Note that I filtered the year variable to start from 1995, because the GDP per capita data for Estonia, Latvia, and Lithuania was missing from 1990–1994 in this dataset.
# Import the plotly package
library(plotly)
# Create the plotly plot
soviet_fig <- p_soviet %>%
filter(year >= 1995) %>%
plot_ly(
x = ~gdp_per_capita, # defines the X-axis/horizontal axis
y = ~life_exp, # defines the Y-axis/vertical axis
size = ~pop, # this defines the "bubbles"
color = ~country_group, # defines categories
frame = ~year, # defines
# Adding hover over options to scatter dots
text = ~paste("</br> Country: ", country,
"</br> Life Expectancy: ", round(life_exp, digits = 0),
"</br> GDP per capita: ", round(gdp_per_capita, digits = 0),
"</br> Population: ", pop),
# Adding hex colors to country groups
colors = c("#ff031c", # CIS-countries
"#ffa303", # CIS-country & EU-partner
"#0307ff", # EU-member
"#1bab3a", # EU-partner
"#03dbfc"), # Other
alpha = 0.5, # defines the opacity/transparency of bubbles
sizes = c(10,1000), # defines bubble size: play around with these values
hoverinfo = "text", # defines what is displayed when hovering over the bubbles
type = "scatter", # defines chart type
mode = "markers")
# Add labels
soviet_fig <- soviet_fig %>%
layout(title = list(text = "Life expectancy, GDP per capita and population in post-Soviet\ncountries (in 1995-2019)",
x = 0.1), # this changes the title position to left
xaxis = list(title = "GDP per capita (in constant international-$)"),
yaxis = list(title = "Life expectancy (in years)"),
legend=list(title=list(text='<b> Country Group </b>')))
# Print the final plot
soviet_fig
Now our interactive plot is ready: life expectancy is displayed on the Y-axis, GDP per capita on the X-axis, bubbles capture the population size, and colors depict the country groups. Here, “CIS” refers to “Commonwealth of Independent States” countries, “EU-partner” refers to “European Union’s Eastern Partnership” countries, and “EU” refers to “European Union” countries. “CIS-country & EU-partner,” in turn, depicts countries that are both Eastern Partnership countries and members of the Commonwealth of Independent States (NB: Belarus is suspended from the former, and hence displayed only as a “CIS-country”).

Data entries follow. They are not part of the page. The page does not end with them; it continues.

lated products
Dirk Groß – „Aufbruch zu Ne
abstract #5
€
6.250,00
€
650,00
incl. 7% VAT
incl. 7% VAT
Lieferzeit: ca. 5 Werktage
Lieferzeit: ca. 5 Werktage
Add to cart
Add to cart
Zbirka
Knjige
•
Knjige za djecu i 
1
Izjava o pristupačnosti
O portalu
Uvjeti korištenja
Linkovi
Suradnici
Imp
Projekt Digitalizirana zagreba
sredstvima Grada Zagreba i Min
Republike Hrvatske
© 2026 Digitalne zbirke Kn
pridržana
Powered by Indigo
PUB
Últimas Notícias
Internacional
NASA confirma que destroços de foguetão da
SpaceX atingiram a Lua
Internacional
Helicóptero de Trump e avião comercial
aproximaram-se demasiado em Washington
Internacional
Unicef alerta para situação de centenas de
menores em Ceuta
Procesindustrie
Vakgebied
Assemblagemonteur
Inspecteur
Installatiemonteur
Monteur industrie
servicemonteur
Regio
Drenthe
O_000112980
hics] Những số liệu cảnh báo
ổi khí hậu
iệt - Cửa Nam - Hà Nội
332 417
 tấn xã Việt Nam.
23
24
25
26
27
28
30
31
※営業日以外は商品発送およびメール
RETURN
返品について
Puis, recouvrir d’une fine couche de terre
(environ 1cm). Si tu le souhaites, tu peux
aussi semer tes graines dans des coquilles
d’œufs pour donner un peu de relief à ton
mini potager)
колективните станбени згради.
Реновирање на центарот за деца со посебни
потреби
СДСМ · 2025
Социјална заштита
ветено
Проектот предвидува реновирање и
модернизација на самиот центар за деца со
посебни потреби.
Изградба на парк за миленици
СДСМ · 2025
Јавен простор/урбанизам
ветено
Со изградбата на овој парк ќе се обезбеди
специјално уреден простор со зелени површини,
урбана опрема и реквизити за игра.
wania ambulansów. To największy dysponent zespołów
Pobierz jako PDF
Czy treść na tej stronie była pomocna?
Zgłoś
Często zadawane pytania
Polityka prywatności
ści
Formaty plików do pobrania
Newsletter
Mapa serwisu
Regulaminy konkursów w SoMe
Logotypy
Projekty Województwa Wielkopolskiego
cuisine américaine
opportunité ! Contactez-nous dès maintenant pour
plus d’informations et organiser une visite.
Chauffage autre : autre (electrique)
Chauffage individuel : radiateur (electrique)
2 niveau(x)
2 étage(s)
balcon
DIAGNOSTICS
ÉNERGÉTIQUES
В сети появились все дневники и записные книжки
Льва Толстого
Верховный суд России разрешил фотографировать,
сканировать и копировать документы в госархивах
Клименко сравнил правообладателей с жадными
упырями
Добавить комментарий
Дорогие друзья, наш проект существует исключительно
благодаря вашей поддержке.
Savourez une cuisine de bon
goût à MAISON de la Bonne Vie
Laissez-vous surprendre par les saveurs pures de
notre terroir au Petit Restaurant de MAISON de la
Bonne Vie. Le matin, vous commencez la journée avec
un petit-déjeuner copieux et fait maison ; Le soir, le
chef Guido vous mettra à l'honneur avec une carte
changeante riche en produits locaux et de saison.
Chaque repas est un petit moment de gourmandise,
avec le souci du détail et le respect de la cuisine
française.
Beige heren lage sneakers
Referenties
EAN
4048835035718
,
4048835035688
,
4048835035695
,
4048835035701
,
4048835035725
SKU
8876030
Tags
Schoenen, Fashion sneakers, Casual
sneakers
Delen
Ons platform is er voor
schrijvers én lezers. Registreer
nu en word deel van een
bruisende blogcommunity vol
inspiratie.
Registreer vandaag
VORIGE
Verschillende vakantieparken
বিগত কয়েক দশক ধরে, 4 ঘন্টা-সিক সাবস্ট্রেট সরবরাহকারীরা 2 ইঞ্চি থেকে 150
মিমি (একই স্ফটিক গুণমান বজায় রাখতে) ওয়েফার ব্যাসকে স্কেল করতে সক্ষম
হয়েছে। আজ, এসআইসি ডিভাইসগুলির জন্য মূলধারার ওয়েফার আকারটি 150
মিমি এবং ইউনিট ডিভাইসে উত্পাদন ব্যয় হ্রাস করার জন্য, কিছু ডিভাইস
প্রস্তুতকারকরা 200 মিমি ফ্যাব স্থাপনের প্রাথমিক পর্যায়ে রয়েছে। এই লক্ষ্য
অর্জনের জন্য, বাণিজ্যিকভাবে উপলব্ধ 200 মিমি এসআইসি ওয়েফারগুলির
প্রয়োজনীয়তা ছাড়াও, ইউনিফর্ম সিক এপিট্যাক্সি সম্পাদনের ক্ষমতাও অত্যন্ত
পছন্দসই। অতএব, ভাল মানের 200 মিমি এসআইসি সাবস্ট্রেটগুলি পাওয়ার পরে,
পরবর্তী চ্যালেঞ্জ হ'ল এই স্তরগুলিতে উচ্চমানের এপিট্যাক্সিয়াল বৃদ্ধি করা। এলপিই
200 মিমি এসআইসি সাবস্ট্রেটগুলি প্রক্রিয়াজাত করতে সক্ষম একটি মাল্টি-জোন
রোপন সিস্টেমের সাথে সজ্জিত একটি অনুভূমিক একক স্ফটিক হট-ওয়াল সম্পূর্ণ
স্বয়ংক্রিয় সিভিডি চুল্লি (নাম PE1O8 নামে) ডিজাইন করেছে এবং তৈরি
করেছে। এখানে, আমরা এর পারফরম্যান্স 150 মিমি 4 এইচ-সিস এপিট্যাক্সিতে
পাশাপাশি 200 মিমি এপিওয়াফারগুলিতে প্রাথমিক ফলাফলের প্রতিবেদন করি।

As we can see by examining this chart, there seems to a positive linear relationship between life expectancy and wealth within the group of post-Soviet countries too. We may also observe that most of the post-Soviet countries were quite tightly clustered together still in 1995, and both the life expectancy and GDP per capita were low in most countries. However, as we press the “Play”-button and move closer to the present, we can see that the Baltic states – Estonia, Latvia, and Lithuania – are significantly richer in terms of GPD per capita in 2019 than the rest of the post-Soviet countries, and also their life expectancy is higher than in rest of the countries examined here. Moreover, Turkmenistan has significantly lower life expectancy compared to other post-Soviet countries in 2019, and it’s the only country that doesn’t belong to any cross-national union. We can also see that Russia, Kazakhstan, Uzbekistan, and Ukraine are the most population-rich countries (i.e. the biggest bubbles) of former Soviet Union countries. It’s also notable how GDP per capita stagnates or rolls back in 2008–2009, shortly after the global financial crisis hit the world. Naturally, one can do further interpretations about the chart too.
Now we are done. The next step is to do your own analysis and apply your own data. Thanks for reading, hopefully you found these instructions useful and interesting!